**Records provided:**
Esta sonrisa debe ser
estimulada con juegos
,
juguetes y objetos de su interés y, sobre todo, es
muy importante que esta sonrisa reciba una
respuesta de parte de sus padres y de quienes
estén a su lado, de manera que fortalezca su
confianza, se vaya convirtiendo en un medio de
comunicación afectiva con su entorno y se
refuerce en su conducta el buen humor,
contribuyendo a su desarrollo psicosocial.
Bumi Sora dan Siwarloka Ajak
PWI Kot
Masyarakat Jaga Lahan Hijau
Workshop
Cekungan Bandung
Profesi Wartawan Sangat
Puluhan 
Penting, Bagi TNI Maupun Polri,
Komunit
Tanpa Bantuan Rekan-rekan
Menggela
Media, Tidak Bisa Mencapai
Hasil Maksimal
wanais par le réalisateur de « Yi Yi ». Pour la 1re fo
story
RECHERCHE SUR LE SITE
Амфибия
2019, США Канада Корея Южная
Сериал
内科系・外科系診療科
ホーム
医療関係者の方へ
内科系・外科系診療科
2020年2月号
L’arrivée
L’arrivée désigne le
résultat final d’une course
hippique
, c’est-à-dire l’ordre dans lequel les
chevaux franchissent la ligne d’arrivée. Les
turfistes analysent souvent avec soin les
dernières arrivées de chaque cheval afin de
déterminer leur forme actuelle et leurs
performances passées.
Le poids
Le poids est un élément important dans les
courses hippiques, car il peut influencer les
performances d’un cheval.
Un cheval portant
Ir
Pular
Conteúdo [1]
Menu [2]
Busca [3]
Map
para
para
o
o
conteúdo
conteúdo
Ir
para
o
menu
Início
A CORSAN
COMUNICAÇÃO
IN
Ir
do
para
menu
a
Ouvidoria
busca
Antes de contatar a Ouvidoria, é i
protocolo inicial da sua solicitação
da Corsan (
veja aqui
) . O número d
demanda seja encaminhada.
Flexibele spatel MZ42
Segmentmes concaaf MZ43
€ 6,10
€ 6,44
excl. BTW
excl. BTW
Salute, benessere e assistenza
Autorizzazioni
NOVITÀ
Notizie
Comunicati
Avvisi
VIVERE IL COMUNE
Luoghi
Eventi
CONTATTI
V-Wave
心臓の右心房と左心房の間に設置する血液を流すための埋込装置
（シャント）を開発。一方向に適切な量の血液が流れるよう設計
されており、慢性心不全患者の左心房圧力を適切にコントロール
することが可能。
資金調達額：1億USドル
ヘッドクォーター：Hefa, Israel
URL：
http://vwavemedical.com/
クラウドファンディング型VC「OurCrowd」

**Task instructions:** Copy the listing exactly as it stands.

**Answer below:**
Esta sonrisa debe ser
estimulada con juegos
,
juguetes y objetos de su interés y, sobre todo, es
muy importante que esta sonrisa reciba una
respuesta de parte de sus padres y de quienes
estén a su lado, de manera que fortalezca su
confianza, se vaya convirtiendo en un medio de
comunicación afectiva con su entorno y se
refuerce en su conducta el buen humor,
contribuyendo a su desarrollo psicosocial.
Bumi Sora dan Siwarloka Ajak
PWI Kot
Masyarakat Jaga Lahan Hijau
Workshop
Cekungan Bandung
Profesi Wartawan Sangat
Puluhan 
Penting, Bagi TNI Maupun Polri,
Komunit
Tanpa Bantuan Rekan-rekan
Menggela
Media, Tidak Bisa Mencapai
Hasil Maksimal
wanais par le réalisateur de « Yi Yi ». Pour la 1re fo
story
RECHERCHE SUR LE SITE
Амфибия
2019, США Канада Корея Южная
Сериал
内科系・外科系診療科
ホーム
医療関係者の方へ
内科系・外科系診療科
2020年2月号
L’arrivée
L’arrivée désigne le
résultat final d’une course
hippique
, c’est-à-dire l’ordre dans lequel les
chevaux franchissent la ligne d’arrivée. Les
turfistes analysent souvent avec soin les
dernières arrivées de chaque cheval afin de
déterminer leur forme actuelle et leurs
performances passées.
Le poids
Le poids est un élément important dans les
courses hippiques, car il peut influencer les
performances d’un cheval.
Un cheval portant
Ir
Pular
Conteúdo [1]
Menu [2]
Busca [3]
Map
para
para
o
o
conteúdo
conteúdo
Ir
para
o
menu
Início
A CORSAN
COMUNICAÇÃO
IN
Ir
do
para
menu
a
Ouvidoria
busca
Antes de contatar a Ouvidoria, é i
protocolo inicial da sua solicitação
da Corsan (
veja aqui
) . O número d
demanda seja encaminhada.
Flexibele spatel MZ42
Segmentmes concaaf MZ43
€ 6,10
€ 6,44
excl. BTW
excl. BTW
Salute, benessere e assistenza
Autorizzazioni
NOVITÀ
Notizie
Comunicati
Avvisi
VIVERE IL COMUNE
Luoghi
Eventi
CONTATTI
V-Wave
心臓の右心房と左心房の間に設置する血液を流すための埋込装置
（シャント）を開発。一方向に適切な量の血液が流れるよう設計
されており、慢性心不全患者の左心房圧力を適切にコントロール
することが可能。
資金調達額：1億USドル
ヘッドクォーター：Hefa, Israel
URL：
http://vwavemedical.com/
クラウドファンディング型VC「OurCrowd」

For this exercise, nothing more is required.